As the chairman of iGen, a network of iGaming companies in Malta who serve European markets, Mr Bradamante is well-placed to communicate the concerns of the industry. Part of his work with iGen is to coordinate with the MGA, the Government and Gaming Malta in order to foster an even stronger ecosystem with strong infrastructure – in terms of banking, schools, housing, transport – for the industry to thrive in Malta and for more investment to be attracted.

Onto the implications of being grey-listed for the industry, Mr Bradamante fears that an already poor banking sector would be made even more difficult and more expensive than it is today.

“Banking is an important component of a country’s infrastructure for companies and employees. The services being offered have gone down and there is no question about that.

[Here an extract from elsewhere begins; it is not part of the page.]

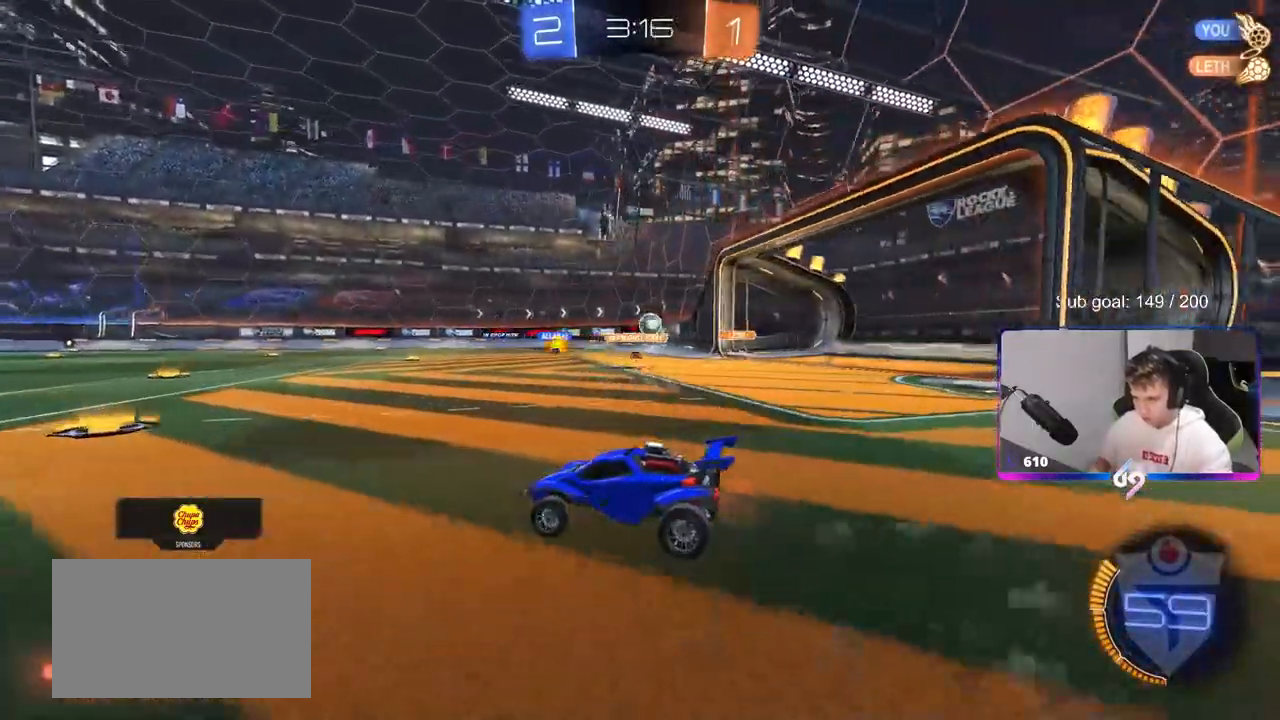
{"keys": ["d", "w"], "mouse": ["left", "right"], "mouse_move": "still", "events": [[233, "d", "down"], [383, "mouse_left", "down"], [467, "mouse_right", "down"]]}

“I think the lowest we got was in September, when Bank of Valletta announced the closure of a number of accounts, including several companies that were MGA licensed.

“Back to MONEYVAL, the single biggest concern is that should Malta get grey-listed, whether it is player funds, investors or distributing dividends – anything to do with banking services will be much more difficult and more expensive.

“I don’t have a prediction [for the MONEYVAL outcome], for me the most important and meaningful step has been when Prime Minister Robert Abela publicly stated, about a week ago, that Malta will not fail the test.

“I think this was a strong signal, and we welcome of course when a politician puts their neck on the line for something so important for the country. It gives us a lot of confidence.

“While the regulator is not making a Plan B, companies do have to plan for each eventuality. The statements by the Prime Minister and the authorities have given us confidence however.”

On the future of the sector in Malta, Mr Bradamante said it is bright and will continue. Turning to the impacts of remote working on gaming companies based in Malta, Mr Bradamante commented that nobody expected companies and workers to retain such levels of efficiency and adapt so quickly to remote working.

He does not believe that gaming offices will go back to 100 per cent occupancy, elaborating that he does not see a 100-strong company being kitted out with 100-desks, expecting their to be an amalgamation and flexibility for remote working and physical working practices.